Your instructions: Look through the records that follow. Copy every line containing the word "small".

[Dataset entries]
[Start of section]

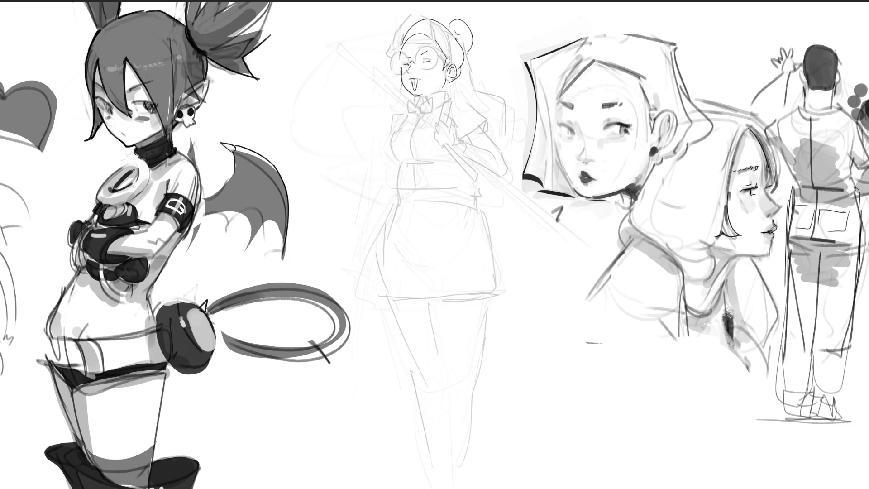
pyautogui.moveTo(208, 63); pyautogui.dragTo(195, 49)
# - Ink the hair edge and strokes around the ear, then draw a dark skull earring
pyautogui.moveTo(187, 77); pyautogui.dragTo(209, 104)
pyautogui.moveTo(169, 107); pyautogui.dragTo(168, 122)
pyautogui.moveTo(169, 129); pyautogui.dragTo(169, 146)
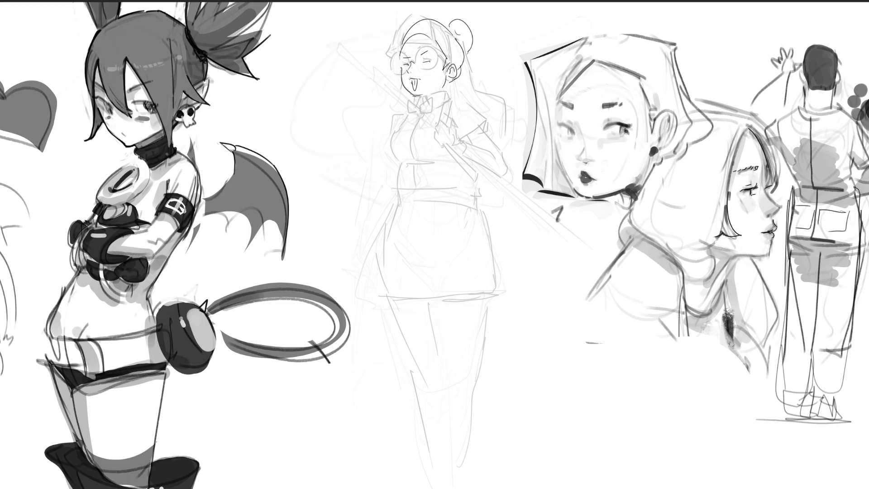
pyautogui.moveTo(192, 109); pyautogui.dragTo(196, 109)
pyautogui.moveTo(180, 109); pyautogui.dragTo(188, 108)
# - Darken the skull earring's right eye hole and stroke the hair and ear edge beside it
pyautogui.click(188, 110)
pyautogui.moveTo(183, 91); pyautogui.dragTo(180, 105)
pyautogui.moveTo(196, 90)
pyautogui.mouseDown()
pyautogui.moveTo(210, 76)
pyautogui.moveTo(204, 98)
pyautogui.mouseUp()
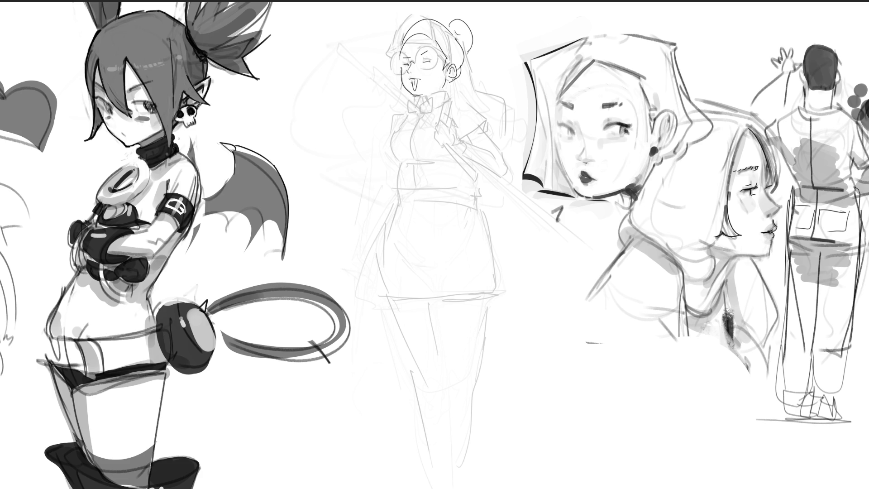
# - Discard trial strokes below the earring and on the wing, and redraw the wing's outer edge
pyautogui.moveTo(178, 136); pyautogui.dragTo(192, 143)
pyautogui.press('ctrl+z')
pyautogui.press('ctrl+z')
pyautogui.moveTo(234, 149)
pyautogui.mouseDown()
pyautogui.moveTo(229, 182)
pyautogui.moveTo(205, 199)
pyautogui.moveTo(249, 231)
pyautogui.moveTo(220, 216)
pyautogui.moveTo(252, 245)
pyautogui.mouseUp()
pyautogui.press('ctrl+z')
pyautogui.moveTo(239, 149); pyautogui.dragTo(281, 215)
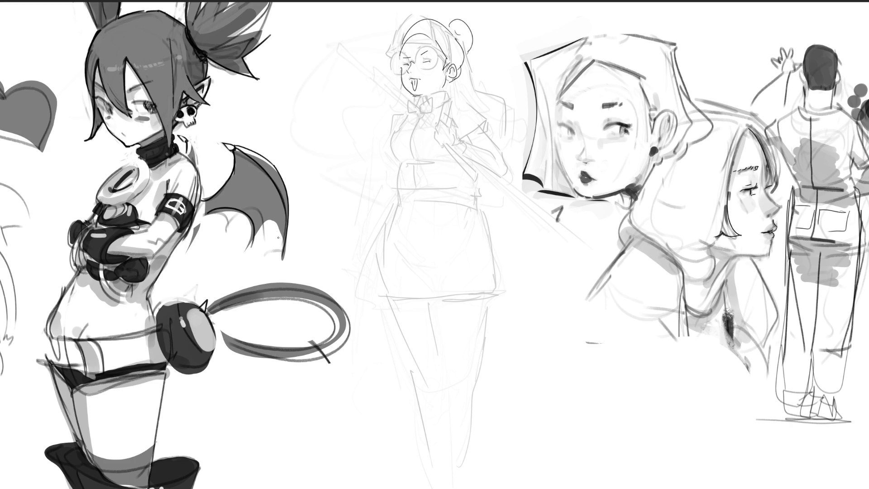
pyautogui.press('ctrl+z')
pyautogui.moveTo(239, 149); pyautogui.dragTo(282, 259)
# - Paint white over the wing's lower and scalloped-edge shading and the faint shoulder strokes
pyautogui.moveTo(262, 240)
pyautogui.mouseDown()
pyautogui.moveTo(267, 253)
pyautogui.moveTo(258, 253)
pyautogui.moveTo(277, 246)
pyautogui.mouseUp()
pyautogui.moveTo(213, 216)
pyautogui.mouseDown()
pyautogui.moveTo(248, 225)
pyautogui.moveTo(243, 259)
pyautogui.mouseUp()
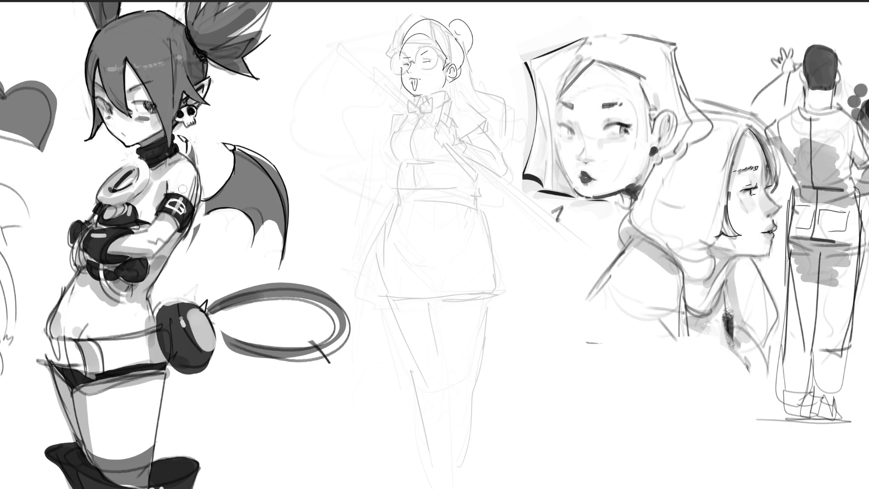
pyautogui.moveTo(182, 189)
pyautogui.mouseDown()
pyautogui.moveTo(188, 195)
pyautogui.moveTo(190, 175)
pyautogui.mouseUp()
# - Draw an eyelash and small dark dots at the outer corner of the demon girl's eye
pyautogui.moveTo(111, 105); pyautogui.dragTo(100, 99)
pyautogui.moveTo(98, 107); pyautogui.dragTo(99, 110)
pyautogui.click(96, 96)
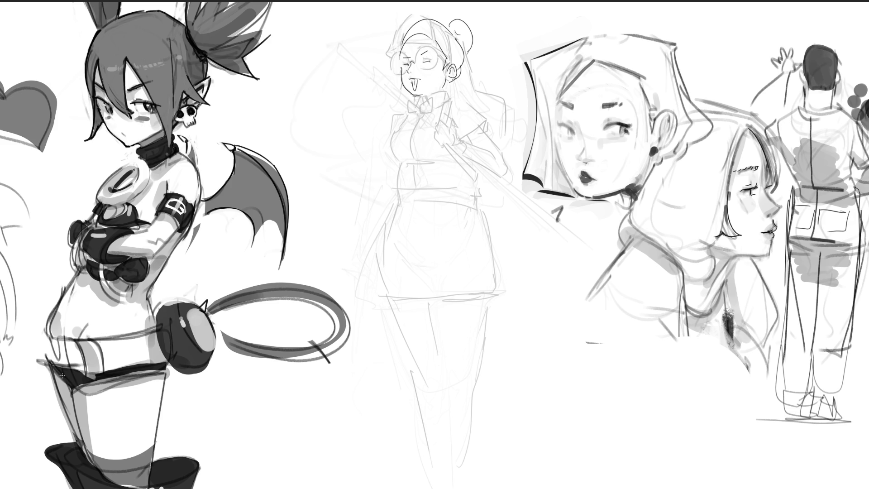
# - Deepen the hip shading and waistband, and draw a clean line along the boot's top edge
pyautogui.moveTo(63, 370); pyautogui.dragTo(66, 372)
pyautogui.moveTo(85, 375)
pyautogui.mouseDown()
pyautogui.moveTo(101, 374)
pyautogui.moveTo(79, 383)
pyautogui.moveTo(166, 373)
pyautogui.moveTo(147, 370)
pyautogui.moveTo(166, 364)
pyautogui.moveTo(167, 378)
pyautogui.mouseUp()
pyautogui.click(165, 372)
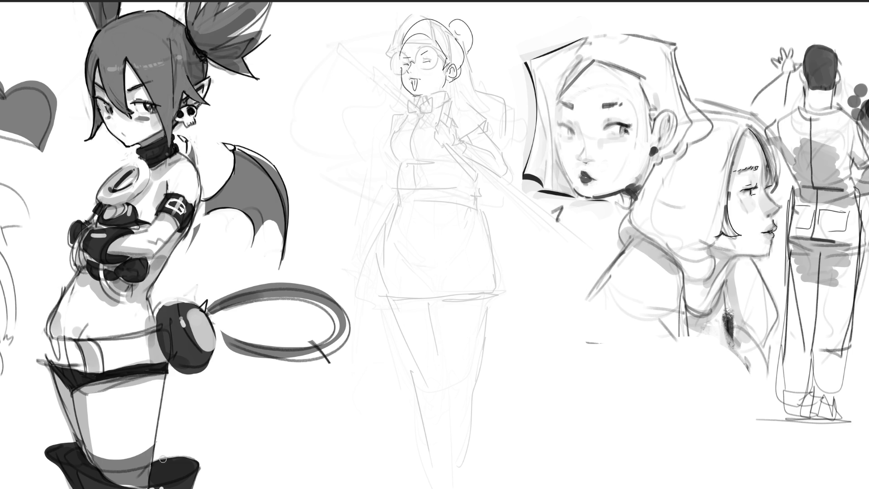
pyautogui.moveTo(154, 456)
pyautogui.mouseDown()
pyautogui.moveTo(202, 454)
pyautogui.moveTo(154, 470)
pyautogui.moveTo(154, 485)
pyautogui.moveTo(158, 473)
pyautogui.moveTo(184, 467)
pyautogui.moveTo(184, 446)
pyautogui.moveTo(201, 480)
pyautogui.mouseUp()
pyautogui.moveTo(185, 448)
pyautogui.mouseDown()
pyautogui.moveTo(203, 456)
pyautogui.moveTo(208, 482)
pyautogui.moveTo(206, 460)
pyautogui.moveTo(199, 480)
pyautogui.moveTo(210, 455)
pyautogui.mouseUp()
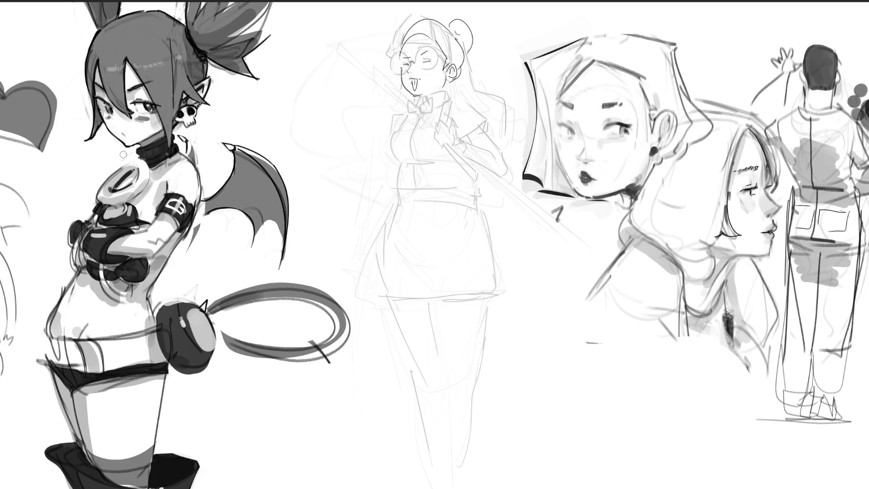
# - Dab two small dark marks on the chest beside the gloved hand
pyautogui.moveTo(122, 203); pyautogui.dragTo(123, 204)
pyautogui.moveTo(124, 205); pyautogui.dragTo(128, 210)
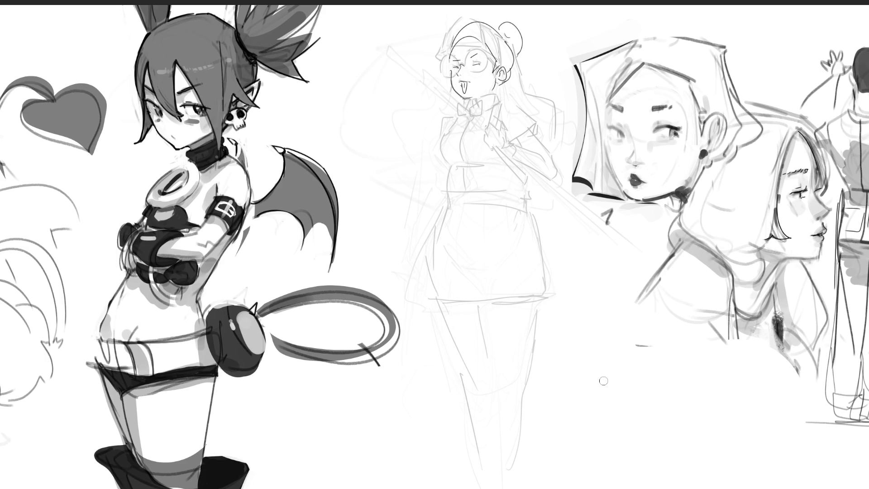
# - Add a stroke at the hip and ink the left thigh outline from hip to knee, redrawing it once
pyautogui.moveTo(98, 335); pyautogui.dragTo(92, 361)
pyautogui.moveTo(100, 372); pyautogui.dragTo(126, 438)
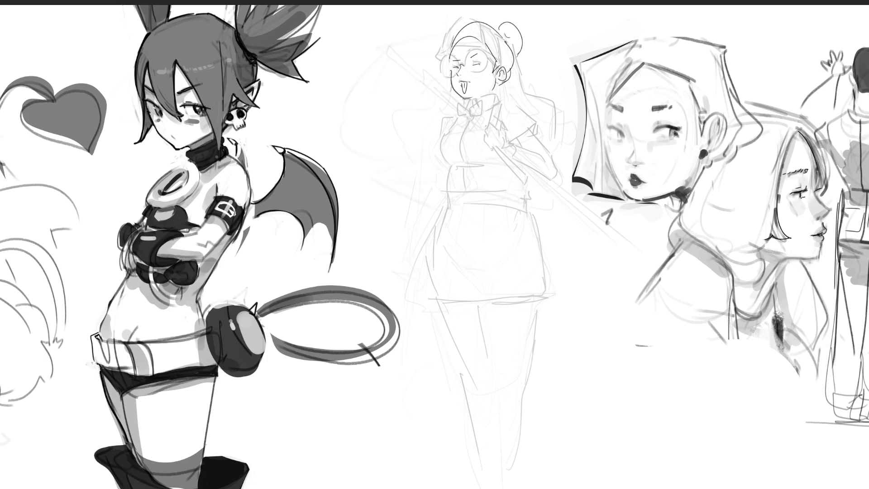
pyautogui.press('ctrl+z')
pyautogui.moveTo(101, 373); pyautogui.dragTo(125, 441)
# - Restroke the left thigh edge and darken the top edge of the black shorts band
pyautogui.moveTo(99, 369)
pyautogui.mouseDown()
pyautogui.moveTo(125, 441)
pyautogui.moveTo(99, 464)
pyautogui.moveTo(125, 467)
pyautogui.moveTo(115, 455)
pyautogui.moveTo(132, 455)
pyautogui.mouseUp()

[End of section]

Exercise answer:
# - Draw an eyelash and small dark dots at the outer corner of the demon girl's eye
# - Dab two small dark marks on the chest beside the gloved hand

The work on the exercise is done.